As graduation neared, Nasair took his military vocational exams, scoring better his second time. He passed a drug test. His medical records were shipped to Fort Dix, along with a letter of recommendation from his family doctor at Jefferson University, who deemed Nasair an “outstanding candidate for our military.”

“He made an extraordinary recovery,” the physician, Christopher Chambers, wrote. “He is the epitome of physical fitness.”

Weeks passed. Recruiters assured Nasair everything was fine, that the doctors were likely just reviewing his medical history.

Quiana had T-shirts made up: “Proud Army Mom: Most People Never Meet Their Hero. I Raised Mine!”

The news came in July that everything wasn’t OK. That even when a bullet doesn’t take a life, it can take so many other things.

Army higher-ups rejected his medical waiver, noting his resectioned bowel.
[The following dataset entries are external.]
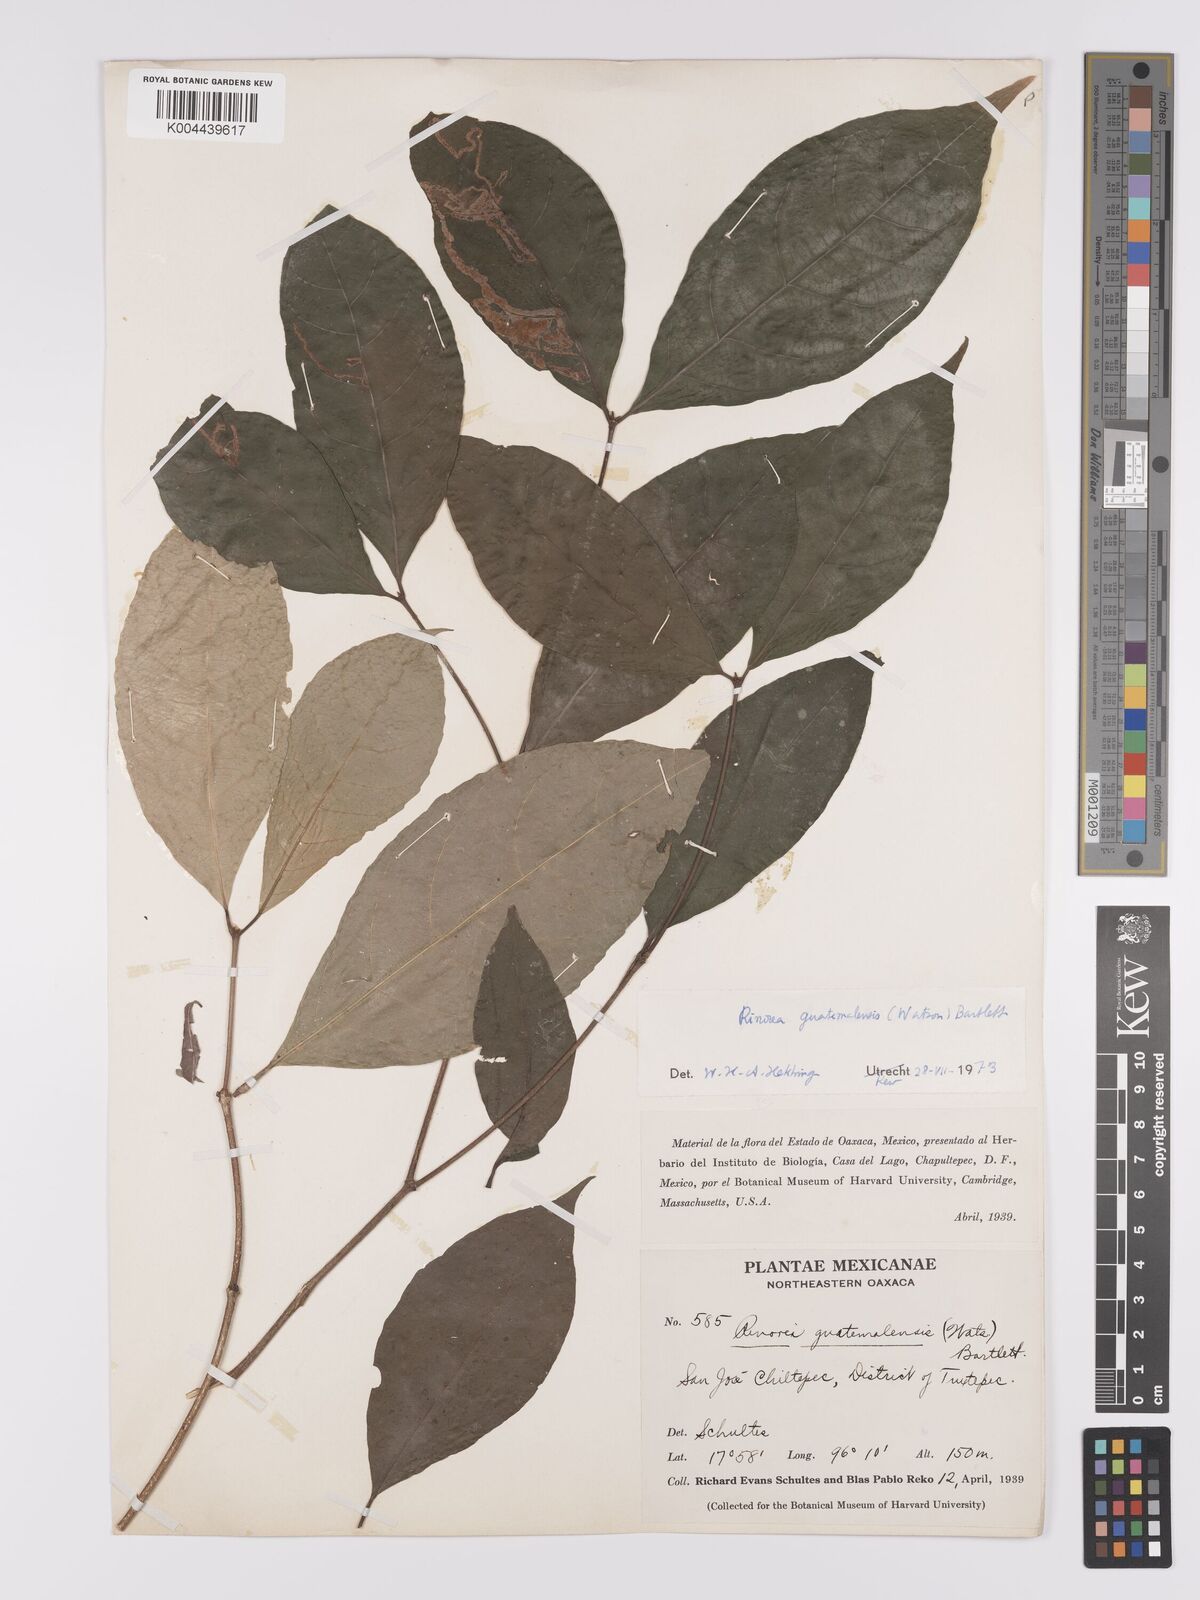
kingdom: Plantae
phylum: Tracheophyta
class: Magnoliopsida
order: Malpighiales
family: Violaceae
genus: Rinorea
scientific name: Rinorea guatemalensis
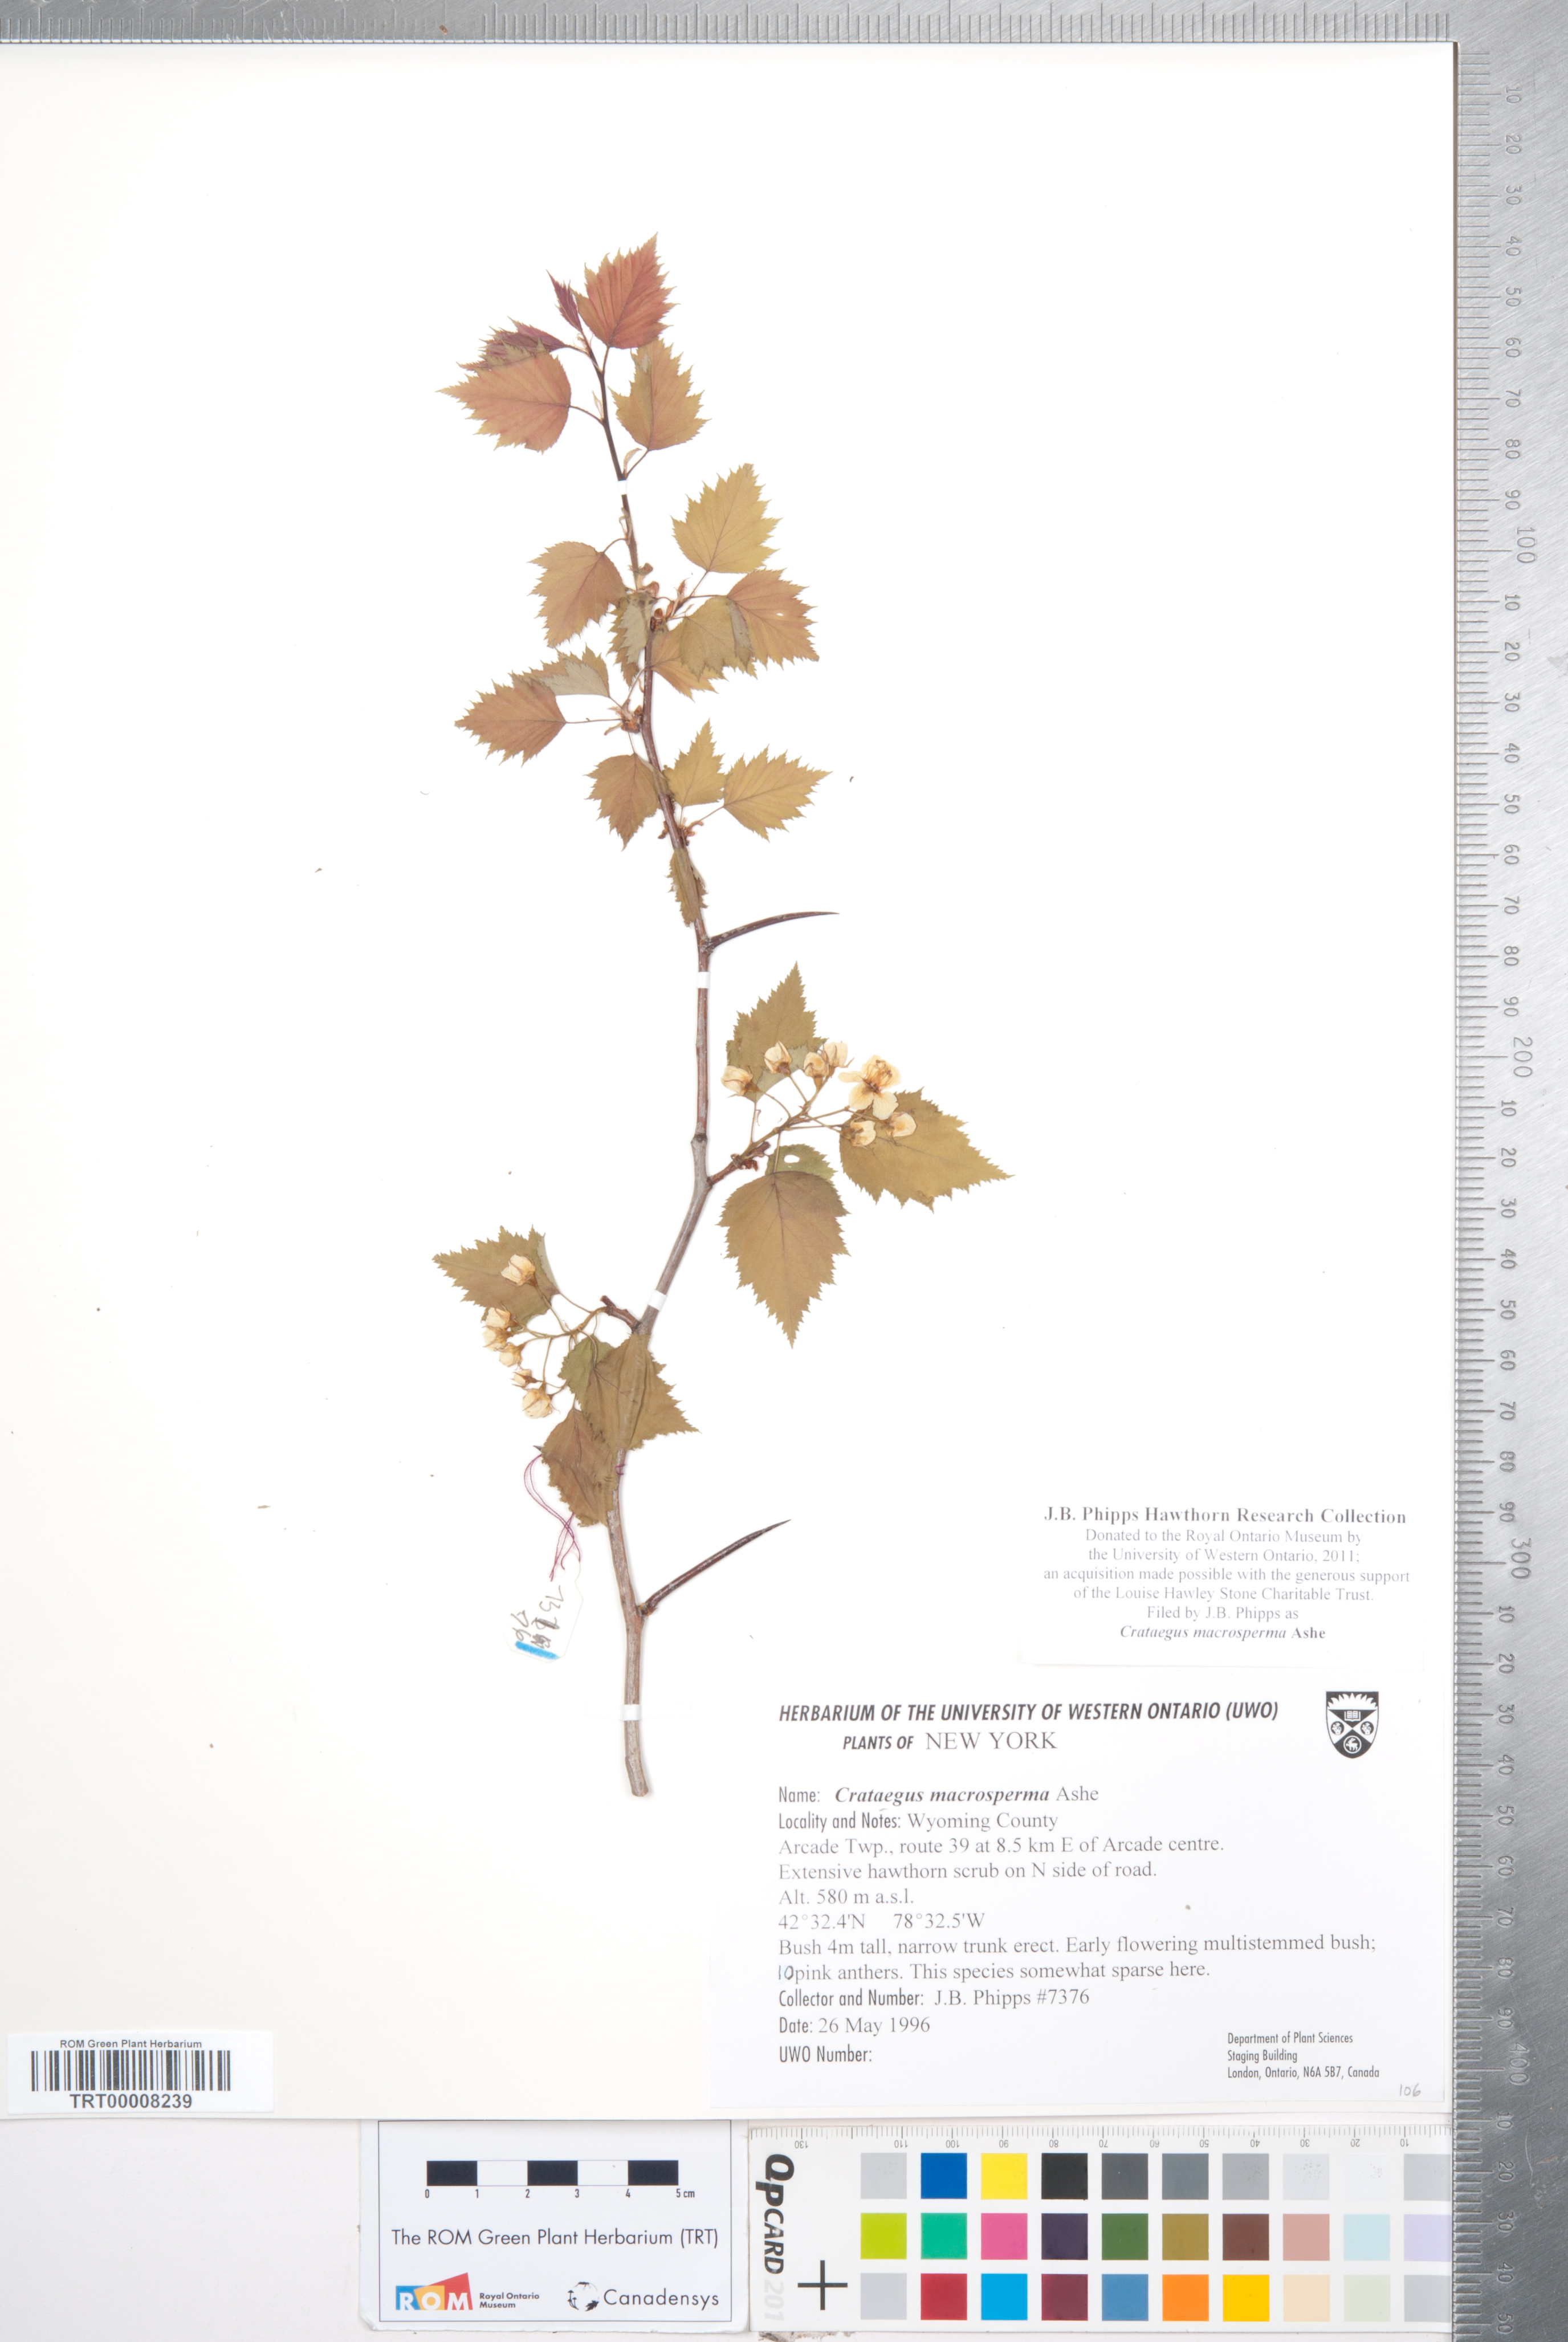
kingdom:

The surgery that saved his life is keeping him from service.

Even his recruiter was surprised.

“He’s fit. He’s qualified. Something that happened to him that wasn’t his fault, shouldn’t stop him,” said Staff Sgt. Quoya Debose, who met Nasair his junior year.

And Lt. Russell Gallagher, commandant at the Philadelphia Military Academy, pointed out that Nasair led his school’s elite athletic competition squad, with more push-ups, sit-ups, and pull-ups than most other members. “He sets the standard for the one-mile run,” he wrote in a recommendation. “I am confident that he will be able to meet or exceed all physical challenges placed before him in Basic Training and beyond.”

Army representatives at Fort Dix said they couldn’t comment when I called this week. Nasair and Quiana have filed an appeal with their congressman.

“He wanted this so bad,” his mother said. “You will get the best soldier out of him — because he wants it.”

Nasair is set to start community college courses in the meantime — classes on physical therapy, to give him a head start for what he hopes will still be a career in the Army.

“My mom says if one door closes, another one will open,” he said. “I feel like this one is closing on me and I’m trying my best to keep it open.”

If the Army doesn’t change its decision, Quiana is thinking of moving her family somewhere else. Somewhere safer. Somewhere where bullets don’t stop so many dreams.